La basilique de Carthagenna à Carthage
Nous n’avons pas eu l’occasion de
visiter ces restes de monument durant notre voyage effectué
en Tunisie en 2025. Les images de cette page ont été
recueillies sur Internet.
Selon un texte extrait du fascicule Carthage
Chrétienne, par Liliane Ennabli, édité par le
Ministère de la Culture en Octobre 2000 :
« La basilique de Carthagenna
La basilique a été construite au moment de la reconquête
byzantine après 533, sur les restes d’un monument de la
fin du IVe siècle à vocation sans doute
chrétienne, salle à trois nefs avec une exèdre
rectangulaire. Différents indices laissent supposer que
dès l’origine, se trouvait la cathédrale catholique de
Carthage, la Restituta.
L’édifice
byzantin a pris comme axe le mur Nord de l’ancien
bâtiment. Un remblai de 1,20 m d’épaisseur constitué par
la ruine et l’abandon du premier bâtiment à la période
vandale séparait les deux niveaux de construction.
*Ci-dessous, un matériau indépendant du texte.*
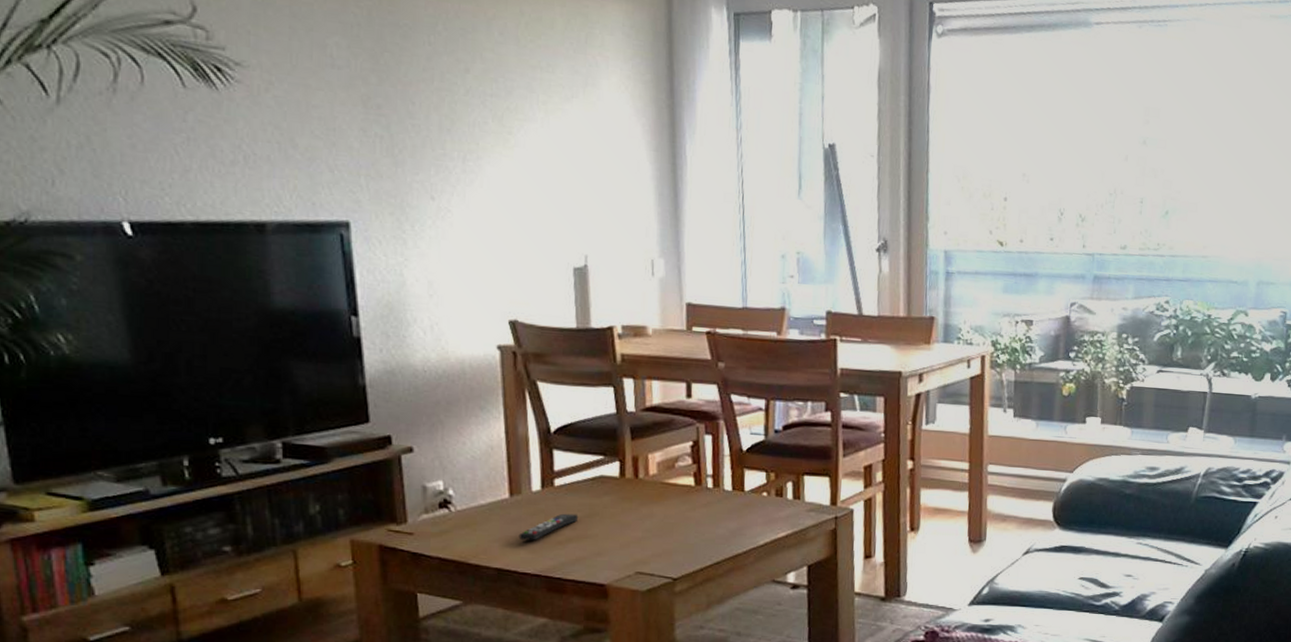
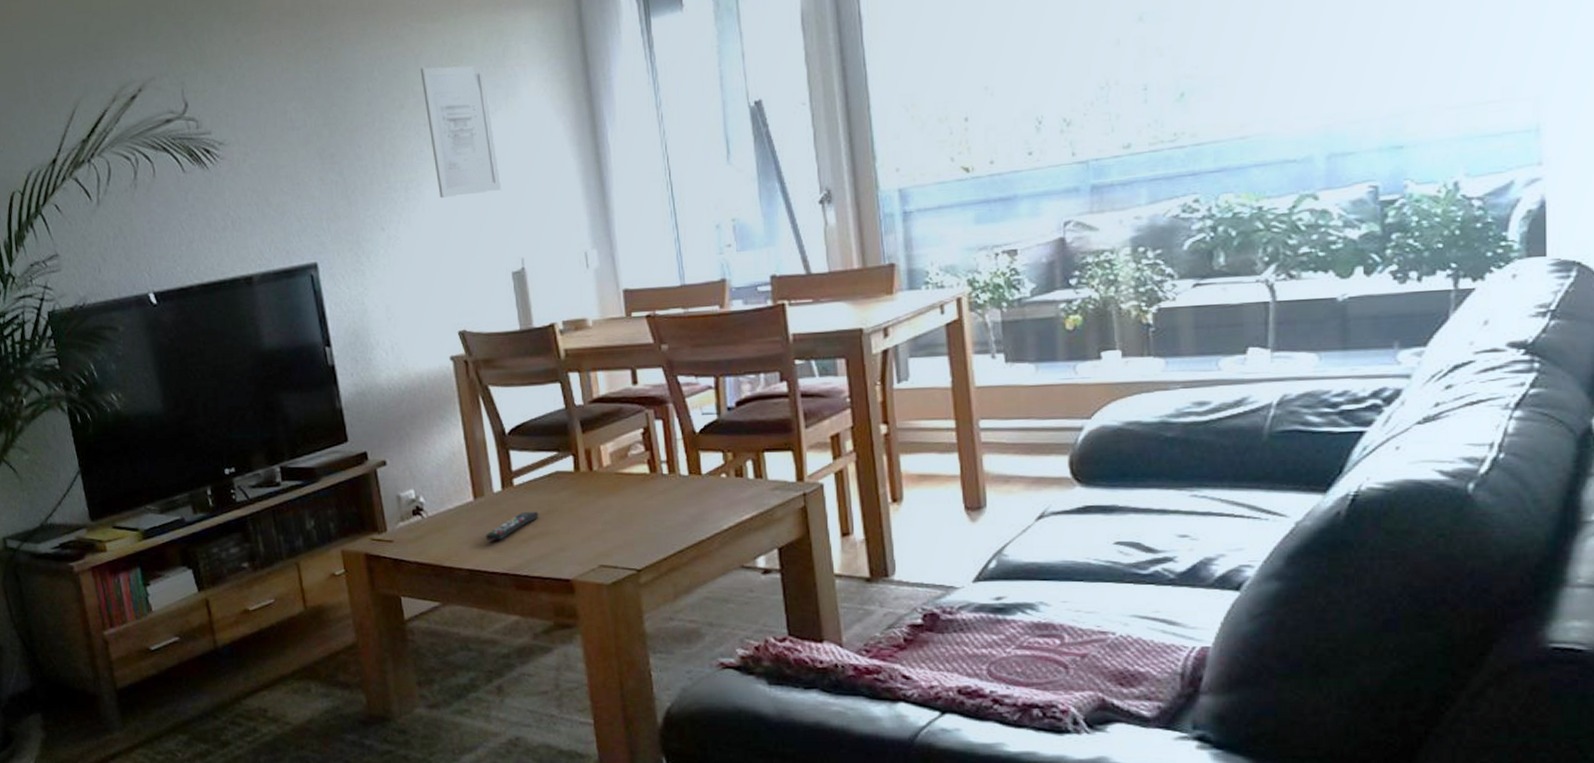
wall art: none [492,33,571,182] -> present [420,65,501,198]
La basilique byzantine avait un plan à deux absides, cinq
nefs et huit travées. Elle était longue de 36,25 m et
large de 25,25 m, couvrant plus de 900 m². Les absides ont
des ouvertures de 890 m et une profondeur de 5 m. La nef
centrale a 9, 90 m d’entraxe et les nefs latérales 3,90 m
de largeur (entraxe pour la première et jusqu’au mur pour
la seconde).
L’édifice était décoré de mosaïques géométriques, œuvre de
mosaîstes locaux guidés dans leurs choix des motifs par un
maître d’œuvre assisté de compagnons venus probablement de
Constantinople. La décoration architectonique (chapiteaux,
chancels, fenestellae)
devait avoir été réalisée aussi dans la capitale de
l’empire.
Contiguë
à l’abside orientale et au Nord de celle-ci, une chapelle
annexe dont l’abside ouverte vers le Nord a été ajoutée au
début du VIIe siècle, a dû accueillir des
reliques. Son pavement était orné d’une mosaïque
représentant un paon dressé au centre d’un semis de
rinceaux s’échappant d’un canthare. Cette mosaïque est
visible à l’antiquarium
paléochrétien installé sur les lieux mêmes (image
6 de cette page et images
3 et 4 de la page précédente) .
Dans
l’angle Sud-Ouest, on accédait par quelques marches à un
baptistère. Son plan de base, carré, de 14,25 m de côté
englobe en fait une structure octogonale. La cuve en
croix, à fond octogonal et revêtu de marbre, est enclose
dans un ciborium de
plan octogonal à niches rayonnantes diagonales, englobées
dans le massif carré. Des salles annexes, à l’Ouest du
baptistère et au Nord de la basilique étaient destinées au
clergé.
Le
bâtiment se délabrait déjà dans la deuxième moitié du VIIe
siècle. Son état actuel permet difficilement de se faire
une idée du majestueux édifice qui ornait le centre de
Carthage. Il faut donc regarder le plan et l’axonométrie
qui en ont été faites pour pouvoir réaliser sa grandeur (image 5). [...] »
Ce texte se révèle pour nous très intéressant malgré le fait
que nous ne savons pas comment ont été trouvées les dates de
construction de ces édifices, la basilique précédente datée
de la fin du IVe siècle, la basilique byzantine
postérieure à 533, en délabrement dans la deuxième moitié du
VIIe siècle.
Notre recherche qui a conduit à la création de ce site
Internet est issue de la remise en question de l’idée
couramment admise d’une absence de construction de monuments
entre les années 400 et 1000. Après avoir étudié l’Europe,
nous avons la quasi certitude de constructions effectuées en
grand nombre au moins après l’an 700. Le texte ci-dessus
concernant une partie de l’Afrique fait remonter la barre
jusqu’à l’an 700. Le grand fossé, vide de monuments, entre
les années 400 et 1000, est en train de se combler.
Datation
envisagée pour la basilique de Carthagenna à
Carthage : an 575 avec un écart de 75 ans.